Eh, some people are highly allergic to any boilerplate, but like, the DRF example [0] has practically none.

That Elm video is interesting, but I'm skeptical of anything whose central claim is "I can easily turn front end data requests into SQL and back again in very few lines of code". There's just a lot of inherent complexity there, and my evidence is every mainstream ORM, plus all the "backend-as-a-service" products that are multi-1000s LOC. Then again I think SQL is a great (legendary, honestly) language and we should stop trying to replace it.

[0]: https://www.django-rest-framework.org/#example


> I'm skeptical of anything whose central claim is "I can easily turn front end data requests into SQL and back again in very few lines of code".

Same for me. The Elm video is showing off a toy, an interesting toy, but a toy. The presenter also says it's for now only useful for fun projects.

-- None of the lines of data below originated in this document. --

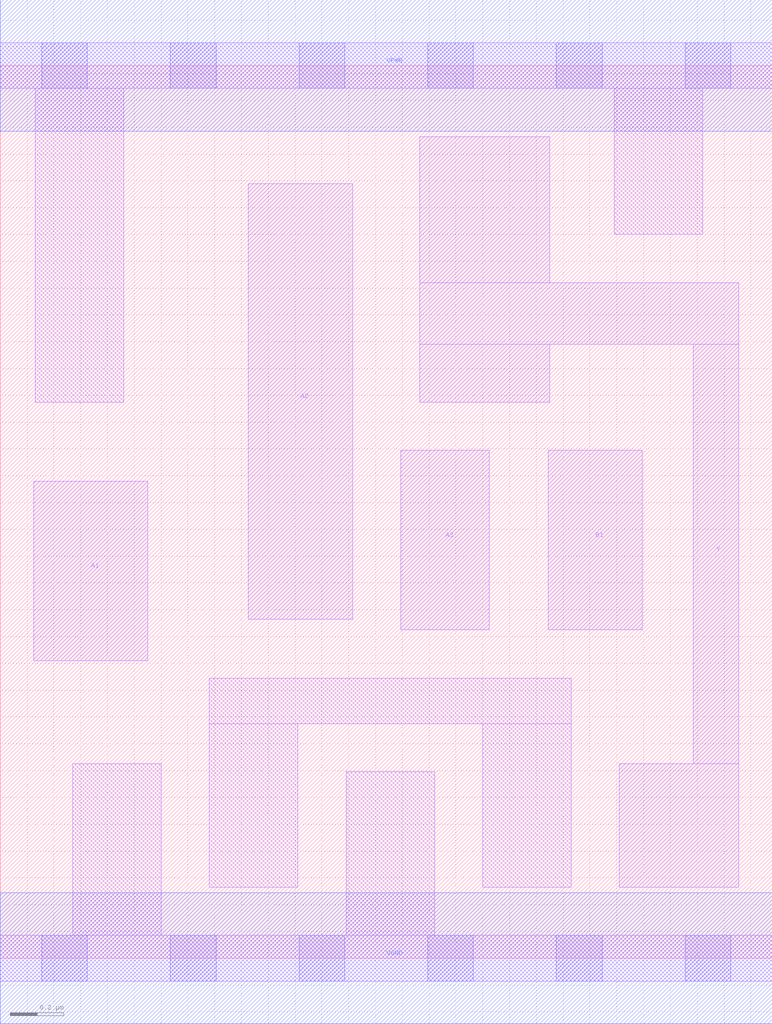
<source format=lef>
# Copyright 2020 The SkyWater PDK Authors
#
# Licensed under the Apache License, Version 2.0 (the "License");
# you may not use this file except in compliance with the License.
# You may obtain a copy of the License at
#
#     https://www.apache.org/licenses/LICENSE-2.0
#
# Unless required by applicable law or agreed to in writing, software
# distributed under the License is distributed on an "AS IS" BASIS,
# WITHOUT WARRANTIES OR CONDITIONS OF ANY KIND, either express or implied.
# See the License for the specific language governing permissions and
# limitations under the License.
#
# SPDX-License-Identifier: Apache-2.0

VERSION 5.7 ;
  NAMESCASESENSITIVE ON ;
  NOWIREEXTENSIONATPIN ON ;
  DIVIDERCHAR "/" ;
  BUSBITCHARS "[]" ;
UNITS
  DATABASE MICRONS 200 ;
END UNITS
MACRO sky130_fd_sc_lp__o31ai_lp
  CLASS CORE ;
  FOREIGN sky130_fd_sc_lp__o31ai_lp ;
  ORIGIN  0.000000  0.000000 ;
  SIZE  2.880000 BY  3.330000 ;
  SYMMETRY X Y R90 ;
  SITE unit ;
  PIN A1
    ANTENNAGATEAREA  0.313000 ;
    DIRECTION INPUT ;
    USE SIGNAL ;
    PORT
      LAYER li1 ;
        RECT 0.125000 1.110000 0.550000 1.780000 ;
    END
  END A1
  PIN A2
    ANTENNAGATEAREA  0.313000 ;
    DIRECTION INPUT ;
    USE SIGNAL ;
    PORT
      LAYER li1 ;
        RECT 0.925000 1.265000 1.315000 2.890000 ;
    END
  END A2
  PIN A3
    ANTENNAGATEAREA  0.313000 ;
    DIRECTION INPUT ;
    USE SIGNAL ;
    PORT
      LAYER li1 ;
        RECT 1.495000 1.225000 1.825000 1.895000 ;
    END
  END A3
  PIN B1
    ANTENNAGATEAREA  0.313000 ;
    DIRECTION INPUT ;
    USE SIGNAL ;
    PORT
      LAYER li1 ;
        RECT 2.045000 1.225000 2.395000 1.895000 ;
    END
  END B1
  PIN Y
    ANTENNADIFFAREA  0.473300 ;
    DIRECTION OUTPUT ;
    USE SIGNAL ;
    PORT
      LAYER li1 ;
        RECT 1.565000 2.075000 2.050000 2.290000 ;
        RECT 1.565000 2.290000 2.755000 2.520000 ;
        RECT 1.565000 2.520000 2.050000 3.065000 ;
        RECT 2.310000 0.265000 2.755000 0.725000 ;
        RECT 2.585000 0.725000 2.755000 2.290000 ;
    END
  END Y
  PIN VGND
    DIRECTION INOUT ;
    USE GROUND ;
    PORT
      LAYER met1 ;
        RECT 0.000000 -0.245000 2.880000 0.245000 ;
    END
  END VGND
  PIN VPWR
    DIRECTION INOUT ;
    USE POWER ;
    PORT
      LAYER met1 ;
        RECT 0.000000 3.085000 2.880000 3.575000 ;
    END
  END VPWR
  OBS
    LAYER li1 ;
      RECT 0.000000 -0.085000 2.880000 0.085000 ;
      RECT 0.000000  3.245000 2.880000 3.415000 ;
      RECT 0.130000  2.075000 0.460000 3.245000 ;
      RECT 0.270000  0.085000 0.600000 0.725000 ;
      RECT 0.780000  0.265000 1.110000 0.875000 ;
      RECT 0.780000  0.875000 2.130000 1.045000 ;
      RECT 1.290000  0.085000 1.620000 0.695000 ;
      RECT 1.800000  0.265000 2.130000 0.875000 ;
      RECT 2.290000  2.700000 2.620000 3.245000 ;
    LAYER mcon ;
      RECT 0.155000 -0.085000 0.325000 0.085000 ;
      RECT 0.155000  3.245000 0.325000 3.415000 ;
      RECT 0.635000 -0.085000 0.805000 0.085000 ;
      RECT 0.635000  3.245000 0.805000 3.415000 ;
      RECT 1.115000 -0.085000 1.285000 0.085000 ;
      RECT 1.115000  3.245000 1.285000 3.415000 ;
      RECT 1.595000 -0.085000 1.765000 0.085000 ;
      RECT 1.595000  3.245000 1.765000 3.415000 ;
      RECT 2.075000 -0.085000 2.245000 0.085000 ;
      RECT 2.075000  3.245000 2.245000 3.415000 ;
      RECT 2.555000 -0.085000 2.725000 0.085000 ;
      RECT 2.555000  3.245000 2.725000 3.415000 ;
  END
END sky130_fd_sc_lp__o31ai_lp
END LIBRARY

</source>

Something with a more mature backend in the same direction would Hasura (a GraphQL and authorization layer over Postgres) with a generated-from-the GraphQL-spec client library. A generator for Elm exists (which give you strong type-safety over the API barrier).

It does lead to a situation where SQL barely used. The GraphQL used to query the db is very SQL-like though :)


I absolutely love Hasura. I basically never want to write a backend API again after using it. But yeah it is a GraphQL to SQL compiler (and yeah all the attributes are like "where", "aggregate", it obviously is SQL-in-GraphQL), which... yeah let's just use SQL everyone, come on.


It's good if those frameworks are very high quality and very thoroughly debugged like django is but if you have to spend an appreciable amount of time peeking under the hood they quickly become a nightmare.

I think about 9 out of 10 home grown frameworks end up in the nightmare bucket.

I'm super skeptical of frameworks that dont really "do" anything also. Django handles web and database and saves you from a whole load of boilerplate crap but any DDD framework would basically just be an opinionated code mold, a bit like all those dependency inversion frameworks. 100% straitjacket but with none of the boilerplate written for you.


React was in-house framework.

In-house framework is fine. Just be Facebook with necessary resources.


> Just be Facebook with necessary resources.

I think we're mostly saying the same thing haha. Most of us aren't MANGA, most of us shouldn't make a competing Django.